Like working in an excellent cafe with poor ventilation, the stench of that grease clings to you, an unpleasant reminder of what was actually a pretty nice time. It can feel strange to publicly be into a show that has some truly bad fans — but it can be done if you are delicate about it and completely abandon the hard sell. No aggressive superlatives. Don’t call it “the best / funniest / smartest show on television,” even if you have a pretty solid argument for that. No shock and / or surprise that the other party hasn’t seen it yet or doesn’t know about parts that they would really enjoy.
Instead, focus on something specific and work on your noncommittal voice, like you’re trying to sound cool in high school by showing off how much you don’t actually care. Say you like Rick and Morty because it’s weird, and you like being surprised every time you hit play or that you just love trying to spot the voices of the many guest stars that roll through or that you really like gross jokes about farts and genitalia, and you didn’t know how clever someone could be with them until you saw Rick and Morty. But say it all with a kind of shrug, like what you really want to say is “just live your truth.”
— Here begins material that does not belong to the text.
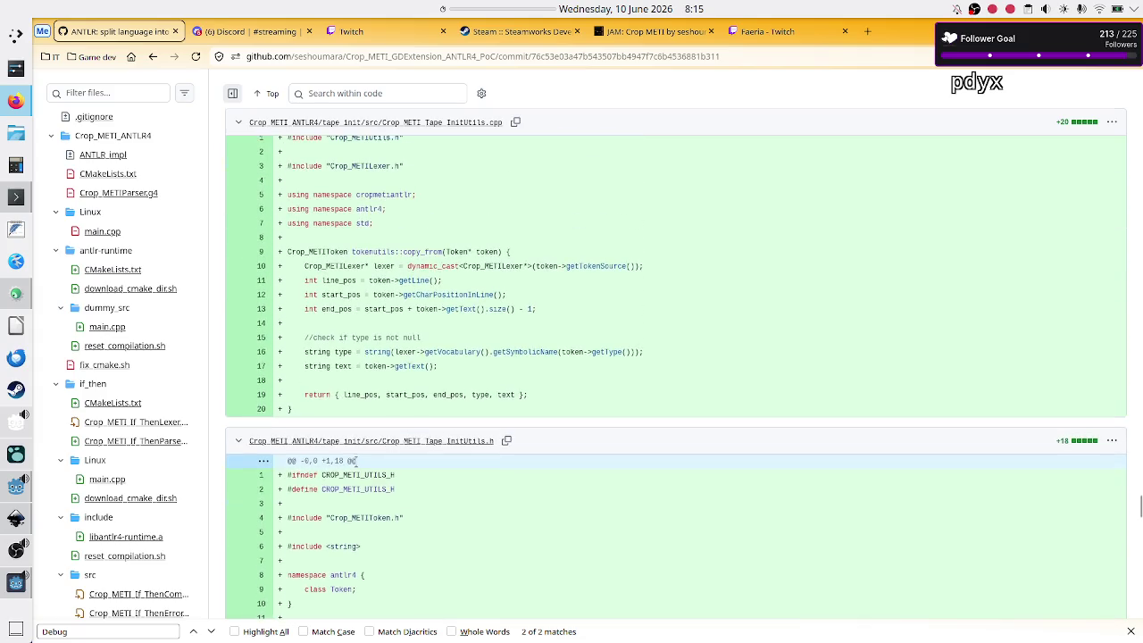
pyautogui.scroll(12, 356, 465)
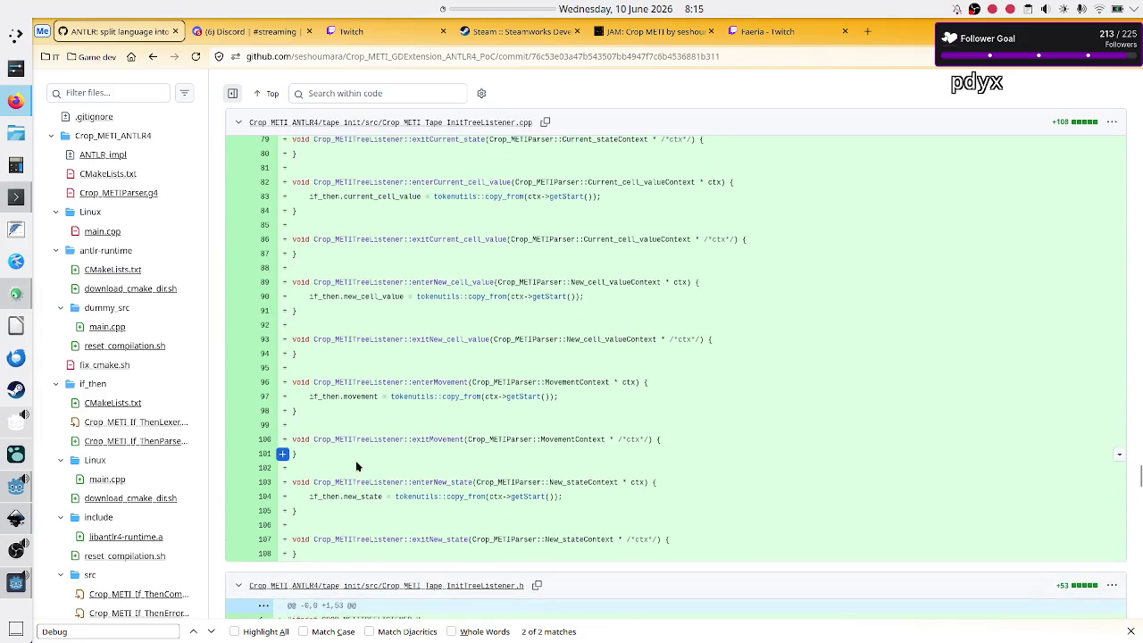
pyautogui.scroll(15, 356, 465)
This is the easiest way to transcend a fandom problem: by being a sort of anti-fan
Given the state of Rick and Morty fandom, this is probably the safest approach to practicing fandom: soft sells only. You don’t have to feel bad about liking it, but you don’t need to express pride in your good taste either. Hey, do you watch Rick and Morty? I feel like you’d like it. No? Oh, cool. Would you enjoy a round of Hearthstone: Heroes of WarCraft with me instead?
It can feel annoying to have to adjust your approach to account for the bad behavior of a subset of fans, but the whole point of being a (good, not-toxic) fan of something is sharing something you like with other people, and that means being concerned with how they think and feel first, and then showing them that they might enjoy the same things as you. While bad fans don’t have to be a reason for you to give up on something you like, they are a perfectly good reason for anyone else to not pay attention.
This is the easiest way to transcend a fandom problem — by being a sort of anti-fan. Be quieter about it, less about “fandom” the concept and more about fandom as one of dozens of tiny connections you have with the things you enjoy. It’s nice to like things! It’s less nice to like them because wubba lubba dub dub is an allusion to Russian literature.
Anyway, you should watch this Rick and Morty show if you want. Dude turns himself into a pickle. He’s called Pickle Rick. It’s hilarious. No pressure, though.